Are We Witnessing the Re-Birth of the Drop Goal?

April 27, 2017

Basketball has its 3 pointers, golf the albatross, football a direct free kick and rugby has the drop goal. All elements within sport that, if successful, can cause crowds to go bananas at, and all elements that require a hell of a lot of practice to execute perfectly.

The dramatism that can be created in rugby by a last gasp drop goal attempt is immense. These efforts conjure an atmosphere more electrifying than Oasis coming on stage to do an encore of Wonderwall…OK maybe not that electrifying but you get my point.

A vibrant stadium, in full voice, stops singing like a choir as if the kicker is their conductor, issuing their silence. Time often slows, pupils widen and gasps echo around a ground.

This moment within the sport, is epitomised by the that Jonny Wilkinson drop goal, against the Wallabies in 03’ (sorry to bring it up).

The DG is now a dying art, used simply as a last resort hit and hope rather than a practiced skill. Wilko, who really was the master of the art, used to drop 4 or 5 a game – at least - and when he executed one, it was never a kick to nothing but a measured point scoring opportunity.  

So, why do we see so few attempts in the modern game?

Well, one argument, presented by Ugo Monye, is that back in the day, DG’s seemed the obvious attacking choice when a team had been given advantage by the referee…mainly because advantage periods didn’t last all that long. 

Yet, in the modern game, advantages are so much longer, often encouraging the attacking side to go for the try, with an almost guaranteed kick at goal as insurance.

Last weekend, we saw a finely struck forty-yarder from Jules Plisson, and two beauties from his French compatriot Camille Lopez. These strikes created the kind of excitement, described at the start of this piece.
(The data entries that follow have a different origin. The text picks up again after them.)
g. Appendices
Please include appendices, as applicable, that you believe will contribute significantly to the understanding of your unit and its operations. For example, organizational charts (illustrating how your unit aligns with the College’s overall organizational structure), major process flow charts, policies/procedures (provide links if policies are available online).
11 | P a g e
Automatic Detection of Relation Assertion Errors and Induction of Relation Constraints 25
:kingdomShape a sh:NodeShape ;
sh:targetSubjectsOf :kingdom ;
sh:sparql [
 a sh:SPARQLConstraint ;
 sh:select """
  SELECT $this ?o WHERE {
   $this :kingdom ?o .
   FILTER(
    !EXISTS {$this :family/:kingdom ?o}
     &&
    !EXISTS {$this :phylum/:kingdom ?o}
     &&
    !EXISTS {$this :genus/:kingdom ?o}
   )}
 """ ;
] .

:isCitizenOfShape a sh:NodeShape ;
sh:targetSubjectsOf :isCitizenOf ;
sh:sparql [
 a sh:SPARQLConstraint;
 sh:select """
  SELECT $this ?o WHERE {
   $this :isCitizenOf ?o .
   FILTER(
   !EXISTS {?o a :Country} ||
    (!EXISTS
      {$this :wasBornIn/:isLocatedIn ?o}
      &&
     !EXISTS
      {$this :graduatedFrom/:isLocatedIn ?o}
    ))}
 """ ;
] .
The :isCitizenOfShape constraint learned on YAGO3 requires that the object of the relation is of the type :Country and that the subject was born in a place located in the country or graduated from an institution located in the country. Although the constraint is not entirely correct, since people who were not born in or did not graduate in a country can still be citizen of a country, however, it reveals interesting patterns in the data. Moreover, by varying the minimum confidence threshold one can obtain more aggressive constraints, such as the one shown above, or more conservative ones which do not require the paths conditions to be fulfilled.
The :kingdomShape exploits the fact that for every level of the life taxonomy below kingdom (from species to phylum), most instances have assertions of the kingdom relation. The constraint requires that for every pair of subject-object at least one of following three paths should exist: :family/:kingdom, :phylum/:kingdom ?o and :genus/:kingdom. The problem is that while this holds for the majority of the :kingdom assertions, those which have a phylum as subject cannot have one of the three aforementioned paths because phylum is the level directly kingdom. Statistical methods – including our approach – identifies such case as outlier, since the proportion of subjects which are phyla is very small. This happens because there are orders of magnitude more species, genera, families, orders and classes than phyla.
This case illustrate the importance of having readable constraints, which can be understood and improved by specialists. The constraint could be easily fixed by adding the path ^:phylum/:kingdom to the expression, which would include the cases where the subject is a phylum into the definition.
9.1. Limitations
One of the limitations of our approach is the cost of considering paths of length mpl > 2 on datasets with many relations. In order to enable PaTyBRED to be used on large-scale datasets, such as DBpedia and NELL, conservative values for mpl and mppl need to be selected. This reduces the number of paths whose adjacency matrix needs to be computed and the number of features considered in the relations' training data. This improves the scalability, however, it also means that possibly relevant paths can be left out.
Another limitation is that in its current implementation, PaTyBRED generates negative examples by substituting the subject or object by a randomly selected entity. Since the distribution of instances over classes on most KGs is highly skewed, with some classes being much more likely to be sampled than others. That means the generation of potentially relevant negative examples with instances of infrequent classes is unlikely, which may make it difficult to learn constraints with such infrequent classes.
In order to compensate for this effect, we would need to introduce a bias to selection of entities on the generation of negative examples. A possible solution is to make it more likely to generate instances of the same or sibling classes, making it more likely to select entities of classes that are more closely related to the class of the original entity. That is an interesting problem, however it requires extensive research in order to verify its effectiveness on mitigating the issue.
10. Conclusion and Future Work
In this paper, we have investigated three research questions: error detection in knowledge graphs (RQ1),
Not only that, they were taken at exactly the right time and all three had a bearing on the fixture, swinging momentum in the way of their teams. The point I’m making is that they can still be effective but teams opt to ignore this method of points scoring.

So will the drop goal make a return?

In my opinion, I’m afraid not. These 3-pointers by the French chaps, were fantastic moments of individual skill but they’ll remain exceptions to fixtures. The simple fact is running rugby is the current trend (and we love it), and teams are simply more keen to go for a potential 7-point score over a 3 – especially when the ref’s are giving them the platform to do so.

Simples...or maybe not. I'd be very keen to hear your thoughts on the matter!